◆ **ABOUT THIS TASK**:
Lines below starting with the line with "right shoulder: (728, 260)" and going on through the line with "left eye: (718, 254)" must be output exactly; the rest of the records must be left out.

BEGIN DATA FOR THE TASK

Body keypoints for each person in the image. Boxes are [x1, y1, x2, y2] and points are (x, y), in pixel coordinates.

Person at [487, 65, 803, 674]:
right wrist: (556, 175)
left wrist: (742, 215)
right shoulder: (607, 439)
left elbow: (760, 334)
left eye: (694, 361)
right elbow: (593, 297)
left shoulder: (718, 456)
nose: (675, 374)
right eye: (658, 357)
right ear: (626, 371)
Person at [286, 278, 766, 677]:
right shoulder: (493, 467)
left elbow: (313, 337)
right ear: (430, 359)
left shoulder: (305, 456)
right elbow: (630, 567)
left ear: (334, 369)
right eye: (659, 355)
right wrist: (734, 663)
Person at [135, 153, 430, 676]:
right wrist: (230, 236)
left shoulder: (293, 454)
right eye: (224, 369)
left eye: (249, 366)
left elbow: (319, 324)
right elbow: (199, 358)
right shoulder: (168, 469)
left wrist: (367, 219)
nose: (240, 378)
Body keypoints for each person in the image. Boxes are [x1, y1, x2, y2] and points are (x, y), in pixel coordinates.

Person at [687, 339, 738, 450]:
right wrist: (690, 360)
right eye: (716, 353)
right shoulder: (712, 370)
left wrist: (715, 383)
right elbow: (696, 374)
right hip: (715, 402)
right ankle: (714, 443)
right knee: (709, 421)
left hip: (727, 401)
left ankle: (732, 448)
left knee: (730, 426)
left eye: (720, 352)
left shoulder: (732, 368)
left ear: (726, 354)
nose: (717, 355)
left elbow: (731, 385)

END DATA FOR THE TASK
BEGIN DATA FOR THE TASK

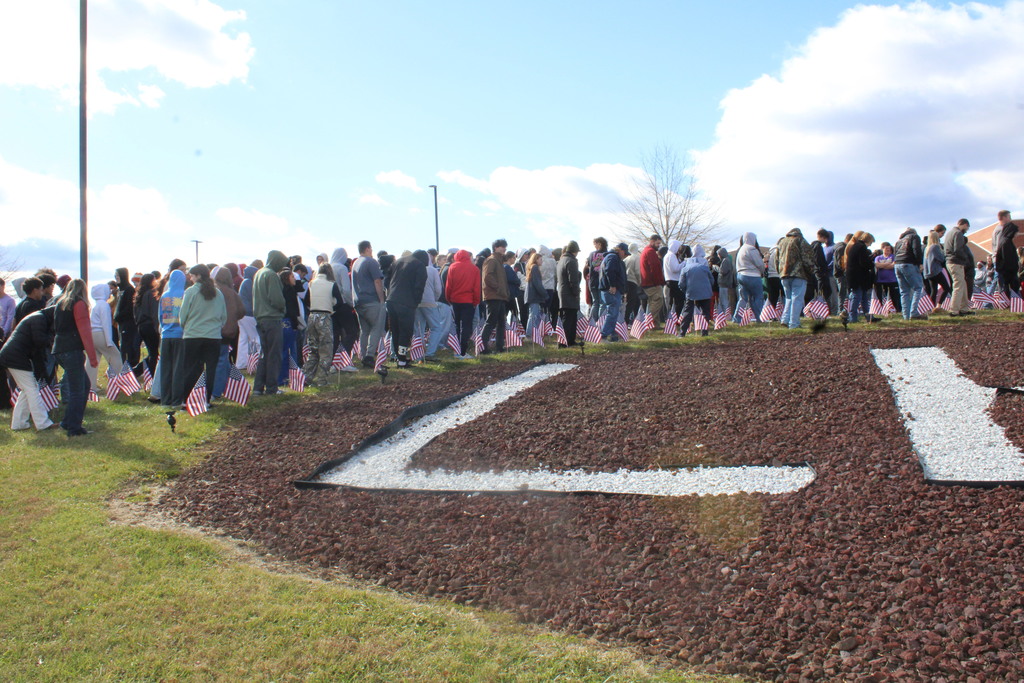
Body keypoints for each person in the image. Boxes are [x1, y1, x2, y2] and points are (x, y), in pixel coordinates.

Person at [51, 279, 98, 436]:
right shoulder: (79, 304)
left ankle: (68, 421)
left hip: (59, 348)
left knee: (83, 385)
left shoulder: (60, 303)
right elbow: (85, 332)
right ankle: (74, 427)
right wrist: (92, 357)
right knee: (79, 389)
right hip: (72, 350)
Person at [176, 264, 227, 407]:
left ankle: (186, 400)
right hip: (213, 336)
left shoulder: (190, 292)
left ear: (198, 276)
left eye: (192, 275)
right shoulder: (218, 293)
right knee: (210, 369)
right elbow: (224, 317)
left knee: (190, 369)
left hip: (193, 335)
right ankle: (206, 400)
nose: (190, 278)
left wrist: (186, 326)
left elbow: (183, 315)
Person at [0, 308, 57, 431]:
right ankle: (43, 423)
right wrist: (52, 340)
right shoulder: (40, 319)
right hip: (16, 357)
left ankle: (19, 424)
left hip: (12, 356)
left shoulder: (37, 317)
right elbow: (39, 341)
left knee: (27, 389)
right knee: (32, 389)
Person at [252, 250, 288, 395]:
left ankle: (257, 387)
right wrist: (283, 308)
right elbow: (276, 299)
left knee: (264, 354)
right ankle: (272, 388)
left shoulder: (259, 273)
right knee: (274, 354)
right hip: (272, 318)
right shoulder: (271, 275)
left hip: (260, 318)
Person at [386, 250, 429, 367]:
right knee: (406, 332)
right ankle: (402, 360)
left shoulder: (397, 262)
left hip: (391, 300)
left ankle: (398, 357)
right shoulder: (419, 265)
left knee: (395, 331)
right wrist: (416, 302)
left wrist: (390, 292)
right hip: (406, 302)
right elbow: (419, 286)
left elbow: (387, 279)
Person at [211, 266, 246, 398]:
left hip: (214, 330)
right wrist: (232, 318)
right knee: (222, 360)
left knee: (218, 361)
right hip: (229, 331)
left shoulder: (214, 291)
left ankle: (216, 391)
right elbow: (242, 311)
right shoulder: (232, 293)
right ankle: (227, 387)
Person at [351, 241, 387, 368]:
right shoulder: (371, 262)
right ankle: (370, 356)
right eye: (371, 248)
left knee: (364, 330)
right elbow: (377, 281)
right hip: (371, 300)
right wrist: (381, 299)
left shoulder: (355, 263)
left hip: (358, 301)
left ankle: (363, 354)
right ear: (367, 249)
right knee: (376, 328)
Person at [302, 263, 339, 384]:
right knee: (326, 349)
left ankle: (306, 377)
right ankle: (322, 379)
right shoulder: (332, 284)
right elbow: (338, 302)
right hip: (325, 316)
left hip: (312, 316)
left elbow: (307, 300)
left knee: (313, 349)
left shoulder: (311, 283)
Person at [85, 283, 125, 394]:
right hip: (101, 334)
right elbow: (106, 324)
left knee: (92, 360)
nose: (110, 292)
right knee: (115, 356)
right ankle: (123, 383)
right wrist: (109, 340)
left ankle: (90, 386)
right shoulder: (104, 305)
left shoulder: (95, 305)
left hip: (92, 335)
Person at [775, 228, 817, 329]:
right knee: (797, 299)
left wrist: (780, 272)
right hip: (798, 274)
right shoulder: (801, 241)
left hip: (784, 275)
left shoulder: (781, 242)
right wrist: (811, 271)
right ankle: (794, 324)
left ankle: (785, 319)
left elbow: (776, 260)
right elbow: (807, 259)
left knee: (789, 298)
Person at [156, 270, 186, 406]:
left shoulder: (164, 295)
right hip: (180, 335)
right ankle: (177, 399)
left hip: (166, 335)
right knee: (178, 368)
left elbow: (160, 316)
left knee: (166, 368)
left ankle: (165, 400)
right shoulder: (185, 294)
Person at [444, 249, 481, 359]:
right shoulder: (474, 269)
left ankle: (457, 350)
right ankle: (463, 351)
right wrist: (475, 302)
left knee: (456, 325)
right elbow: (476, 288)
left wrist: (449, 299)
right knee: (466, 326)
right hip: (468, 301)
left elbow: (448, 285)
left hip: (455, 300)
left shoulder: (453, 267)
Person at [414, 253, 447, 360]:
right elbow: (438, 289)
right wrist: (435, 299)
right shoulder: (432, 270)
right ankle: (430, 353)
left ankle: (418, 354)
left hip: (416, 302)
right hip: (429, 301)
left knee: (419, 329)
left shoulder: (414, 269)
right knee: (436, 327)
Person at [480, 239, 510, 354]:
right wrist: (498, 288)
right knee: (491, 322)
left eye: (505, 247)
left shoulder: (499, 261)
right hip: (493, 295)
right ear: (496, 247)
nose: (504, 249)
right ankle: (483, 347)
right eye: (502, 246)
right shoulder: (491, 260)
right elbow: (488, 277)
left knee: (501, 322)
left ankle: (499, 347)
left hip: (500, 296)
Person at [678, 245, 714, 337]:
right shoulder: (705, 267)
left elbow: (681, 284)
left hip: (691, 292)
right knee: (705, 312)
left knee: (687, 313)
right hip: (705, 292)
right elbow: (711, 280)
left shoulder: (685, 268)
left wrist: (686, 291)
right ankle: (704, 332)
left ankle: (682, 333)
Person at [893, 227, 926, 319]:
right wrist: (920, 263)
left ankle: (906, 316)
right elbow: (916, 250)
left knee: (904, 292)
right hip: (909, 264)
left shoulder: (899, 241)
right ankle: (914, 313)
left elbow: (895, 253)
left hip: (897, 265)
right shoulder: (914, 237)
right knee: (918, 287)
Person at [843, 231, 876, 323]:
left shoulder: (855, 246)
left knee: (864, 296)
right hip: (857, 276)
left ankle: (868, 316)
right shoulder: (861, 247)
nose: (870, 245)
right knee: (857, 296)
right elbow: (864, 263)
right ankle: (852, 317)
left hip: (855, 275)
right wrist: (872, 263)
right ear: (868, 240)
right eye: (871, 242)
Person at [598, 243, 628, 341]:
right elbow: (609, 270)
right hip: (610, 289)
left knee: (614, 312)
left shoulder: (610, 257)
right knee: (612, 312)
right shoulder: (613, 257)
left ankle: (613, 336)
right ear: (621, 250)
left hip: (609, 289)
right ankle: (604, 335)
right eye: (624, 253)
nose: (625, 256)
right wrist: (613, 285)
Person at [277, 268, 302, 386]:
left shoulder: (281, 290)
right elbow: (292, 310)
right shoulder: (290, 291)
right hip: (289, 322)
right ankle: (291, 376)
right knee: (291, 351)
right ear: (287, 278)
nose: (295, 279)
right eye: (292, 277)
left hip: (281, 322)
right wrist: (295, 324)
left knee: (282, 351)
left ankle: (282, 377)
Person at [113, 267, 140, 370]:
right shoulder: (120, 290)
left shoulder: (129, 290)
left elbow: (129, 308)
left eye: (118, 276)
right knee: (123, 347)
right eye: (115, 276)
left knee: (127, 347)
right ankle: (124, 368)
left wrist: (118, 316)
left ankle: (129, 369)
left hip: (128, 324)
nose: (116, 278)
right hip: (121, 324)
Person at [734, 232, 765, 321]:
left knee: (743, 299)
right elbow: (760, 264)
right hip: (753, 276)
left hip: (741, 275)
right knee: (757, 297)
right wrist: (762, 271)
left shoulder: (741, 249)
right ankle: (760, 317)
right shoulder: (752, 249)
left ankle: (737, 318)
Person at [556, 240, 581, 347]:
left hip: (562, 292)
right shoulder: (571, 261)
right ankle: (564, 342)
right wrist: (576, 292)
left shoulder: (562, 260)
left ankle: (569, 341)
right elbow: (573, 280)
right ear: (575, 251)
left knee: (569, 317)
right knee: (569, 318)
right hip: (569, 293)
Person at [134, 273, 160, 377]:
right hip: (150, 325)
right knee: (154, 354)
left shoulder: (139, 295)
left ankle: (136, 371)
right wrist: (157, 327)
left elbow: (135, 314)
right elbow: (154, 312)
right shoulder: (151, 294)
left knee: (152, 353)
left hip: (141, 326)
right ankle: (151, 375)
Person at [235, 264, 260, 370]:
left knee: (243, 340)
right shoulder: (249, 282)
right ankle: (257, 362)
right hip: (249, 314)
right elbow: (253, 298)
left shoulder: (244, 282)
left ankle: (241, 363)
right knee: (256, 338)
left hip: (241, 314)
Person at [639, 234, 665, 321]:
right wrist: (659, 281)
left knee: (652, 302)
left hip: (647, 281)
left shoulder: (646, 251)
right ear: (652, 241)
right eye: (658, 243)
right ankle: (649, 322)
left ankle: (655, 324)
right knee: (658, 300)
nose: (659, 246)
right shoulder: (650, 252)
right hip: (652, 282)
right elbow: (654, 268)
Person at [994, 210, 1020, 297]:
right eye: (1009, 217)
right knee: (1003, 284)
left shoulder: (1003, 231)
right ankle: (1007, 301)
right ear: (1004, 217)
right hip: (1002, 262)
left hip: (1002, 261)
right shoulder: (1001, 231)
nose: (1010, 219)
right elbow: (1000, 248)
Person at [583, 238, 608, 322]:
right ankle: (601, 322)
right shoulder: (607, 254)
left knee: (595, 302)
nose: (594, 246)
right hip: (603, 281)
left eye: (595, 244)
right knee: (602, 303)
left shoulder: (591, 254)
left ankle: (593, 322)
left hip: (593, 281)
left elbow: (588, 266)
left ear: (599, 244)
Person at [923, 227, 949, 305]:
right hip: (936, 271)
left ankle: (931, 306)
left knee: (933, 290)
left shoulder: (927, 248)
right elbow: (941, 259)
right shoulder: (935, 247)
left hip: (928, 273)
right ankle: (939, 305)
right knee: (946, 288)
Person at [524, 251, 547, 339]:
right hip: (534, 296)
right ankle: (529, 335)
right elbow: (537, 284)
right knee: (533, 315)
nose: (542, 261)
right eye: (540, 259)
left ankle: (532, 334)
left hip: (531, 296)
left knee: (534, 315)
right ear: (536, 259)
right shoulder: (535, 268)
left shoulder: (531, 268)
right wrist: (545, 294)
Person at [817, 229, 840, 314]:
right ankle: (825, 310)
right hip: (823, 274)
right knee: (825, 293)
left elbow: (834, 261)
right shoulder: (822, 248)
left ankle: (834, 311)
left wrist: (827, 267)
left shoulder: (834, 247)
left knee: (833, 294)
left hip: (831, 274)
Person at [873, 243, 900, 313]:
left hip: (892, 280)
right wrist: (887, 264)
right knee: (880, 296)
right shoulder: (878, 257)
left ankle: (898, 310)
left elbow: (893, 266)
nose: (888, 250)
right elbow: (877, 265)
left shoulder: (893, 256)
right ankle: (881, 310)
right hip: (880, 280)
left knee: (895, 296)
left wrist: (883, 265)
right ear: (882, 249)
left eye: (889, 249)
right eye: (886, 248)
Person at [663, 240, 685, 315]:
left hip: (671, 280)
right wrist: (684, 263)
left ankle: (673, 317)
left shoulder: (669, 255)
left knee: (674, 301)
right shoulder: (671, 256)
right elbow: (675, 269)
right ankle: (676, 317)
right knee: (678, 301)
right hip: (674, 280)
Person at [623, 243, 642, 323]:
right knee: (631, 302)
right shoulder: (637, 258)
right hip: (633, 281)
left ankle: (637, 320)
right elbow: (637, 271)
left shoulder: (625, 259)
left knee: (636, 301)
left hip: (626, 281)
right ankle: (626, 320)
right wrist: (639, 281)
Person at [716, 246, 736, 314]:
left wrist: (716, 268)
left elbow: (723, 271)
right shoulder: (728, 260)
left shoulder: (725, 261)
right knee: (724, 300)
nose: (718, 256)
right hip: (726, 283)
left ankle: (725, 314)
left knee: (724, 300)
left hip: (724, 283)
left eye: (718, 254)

END DATA FOR THE TASK

◆ **TASK SOLUTION**:
right shoulder: (728, 260)
left shoulder: (725, 261)
right knee: (724, 300)
nose: (718, 256)
right hip: (726, 283)
left ankle: (725, 314)
left knee: (724, 300)
left hip: (724, 283)
left eye: (718, 254)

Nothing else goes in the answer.